The reports provide a brief summary on the background of a given situation, including who is involved, why people are displaced and what their general situation is. This is followed by details on humanitarian situation, with focus on public nutrition and mortality rates. At the end of most of the situation descriptions, there is a section entitled "Recommendations and Priorities", which is intended to highlight the most pressing humanitarian needs. The recommendations are often put forward by agencies or individuals directly involved in assessments or humanitarian response programmes in the specific areas.

The key point of the reports is to interpret anthropometric data and to judge the various risks and threats to nutrition in both the long and short term.
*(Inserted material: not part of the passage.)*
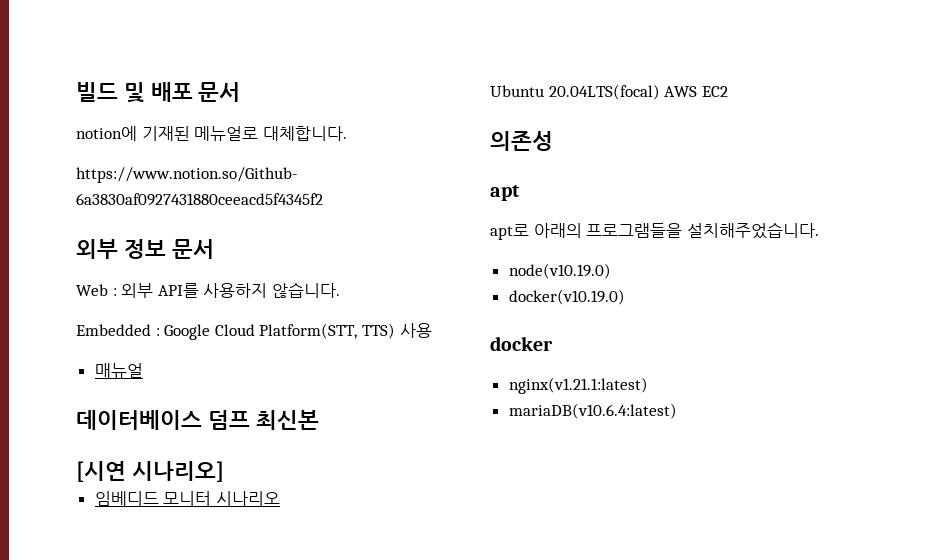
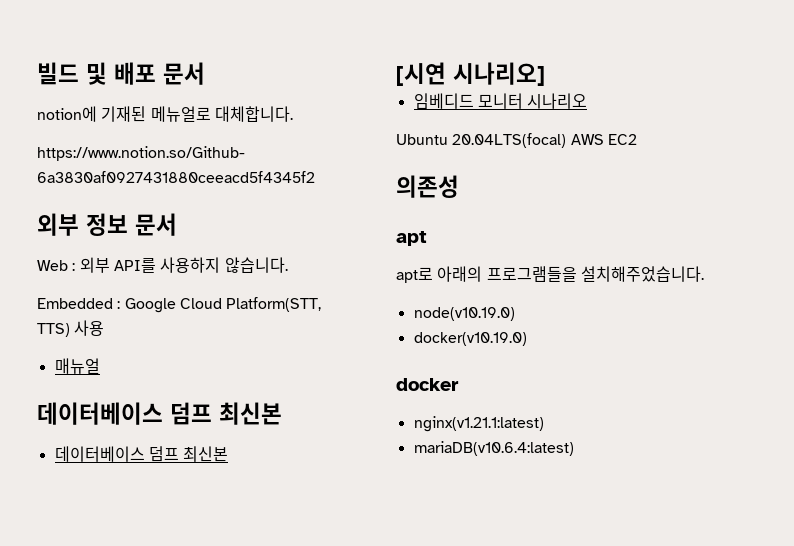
(319, 420) none -> [54,446,229,462] // 데이터베이스 덤프 최신본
Indicators, interpretation and classification

Nutrition and mortality survey methodologies and analysis are checked for compliance with internationally agreed standards (SMART, 2002; MSF, 2002; ACF, 2002 ).
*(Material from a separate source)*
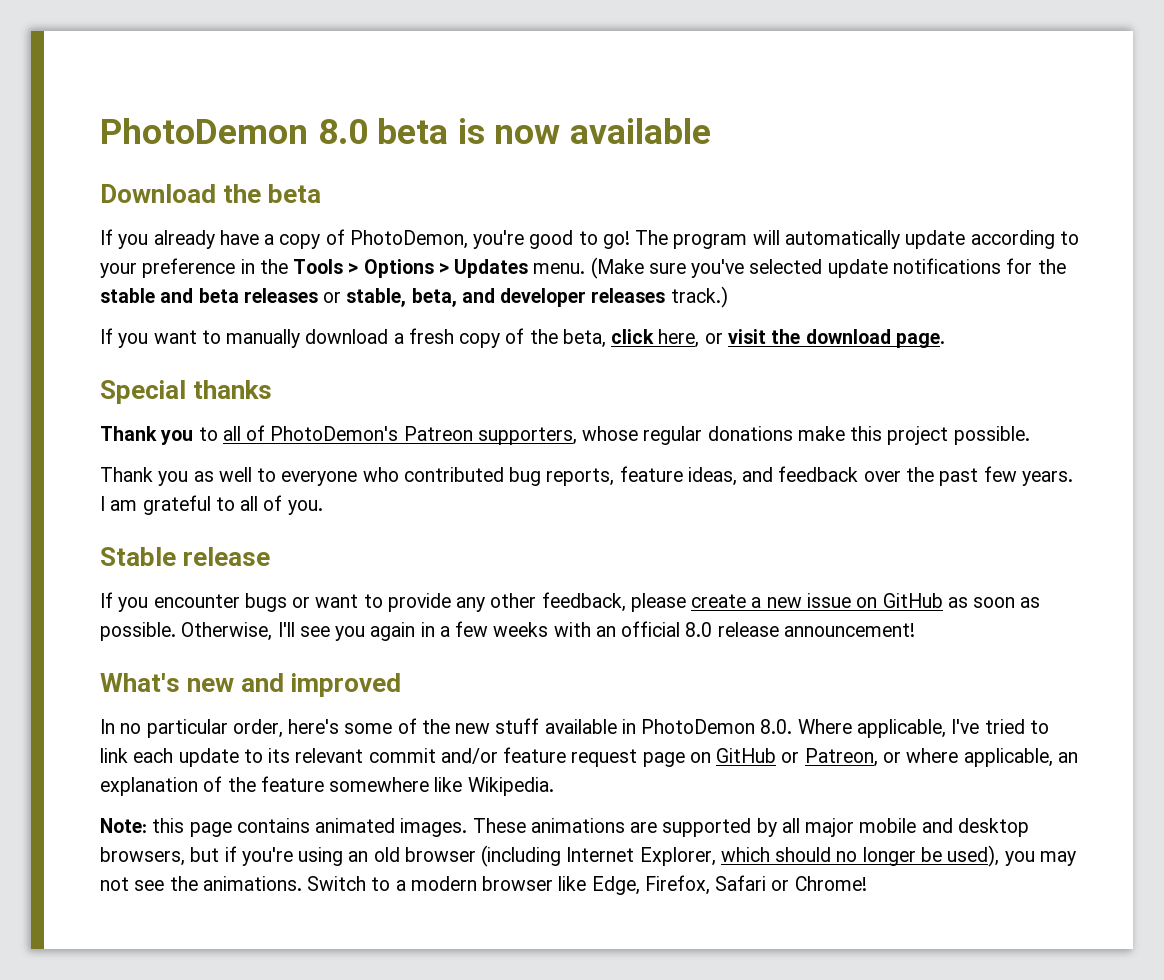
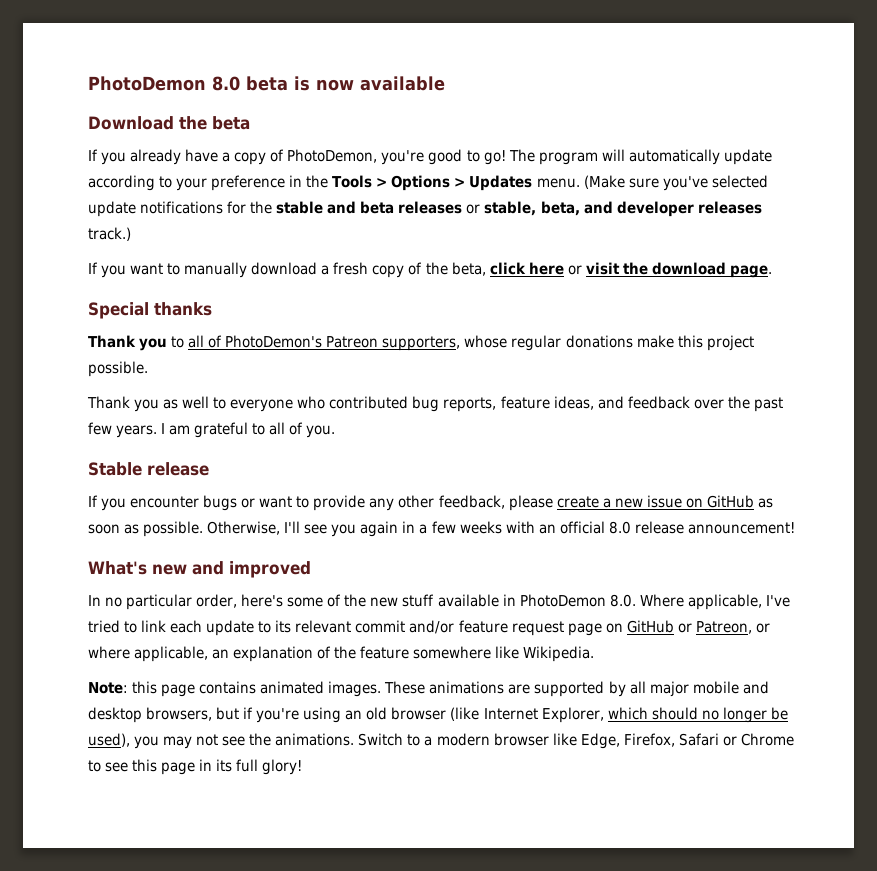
[658,329,700,348] here, -> [528,262,564,275] here
[481,845,562,867] (including -> [450,707,480,721] (like
[794,876,867,891] Chrome! -> [740,733,794,746] [88,759,303,775] Chrome to see this page in its full glory!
Most of the surveys included in the RNIS reports are random sampled surveys, which are representative of the targeted area's population. RNIS may also report on rapid nutrition assessment results, which are not representative of the target population but rather give a rough idea of the nutrition situation. In that case, the limitations of this type of assessment are mentioned.

Most of the nutrition survey results included in the RNIS reports targets 6-59 months old children. If other age groups are included in a survey, RNIS may also report on these results. Detailed information on the surveys used in each RNIS issue is to be found at the back of the publication.

Nutrition indicators in 6-59 month olds

Unless specified, the RNIS reports use the following internationally agreed criteria:

  • Wasting, defined as weigh-for-height index (w-h) < -2 Z-scores.
  • Severe wasting, defined as weigh-for-height index < -3 Z-scores.
  • Oedematous malnutrition or kwashiorkor, diagnosed as bilateral pitting oedema, usually on the upper sur- face of the feet. Oedematous malnutrition is always considered as severe malnutrition.
  • Acute malnutrition, defined as the prevalence of wasting (w-h < -2 Z-scores) and/or oedema
  • Severe acute malnutrition, defined as the prevalence of severe wasting (w-h < -3 Z-scores) and/or oe- dema.
  • Stunting is usually not reported, but when it is, these definitions are used: stunting is defined as < - 2 Z-scores height-for-age, severe stunting is defined < - 3 Z-scores height-for-age.
  • Mid-Upper-Arm Circumference (MUAC) is sometimes used to quickly assess nutrition situations. As there is no international agreement on MUAC cut-offs, RNIS reports the results according to the cut- offs used in the survey.
  • Micro-nutrient deficiencies Mico-nutritient deficiencies are reported when data are available.

Nutrition indicators in adults

No international consensus on a definitive method or cut-off to assess adult under-nutrition has been reached (SCN, 2000). Different indicators, such as Body Mass Index (BMI, weight/height2), MUAC and oedema, as well as different cut-offs are used.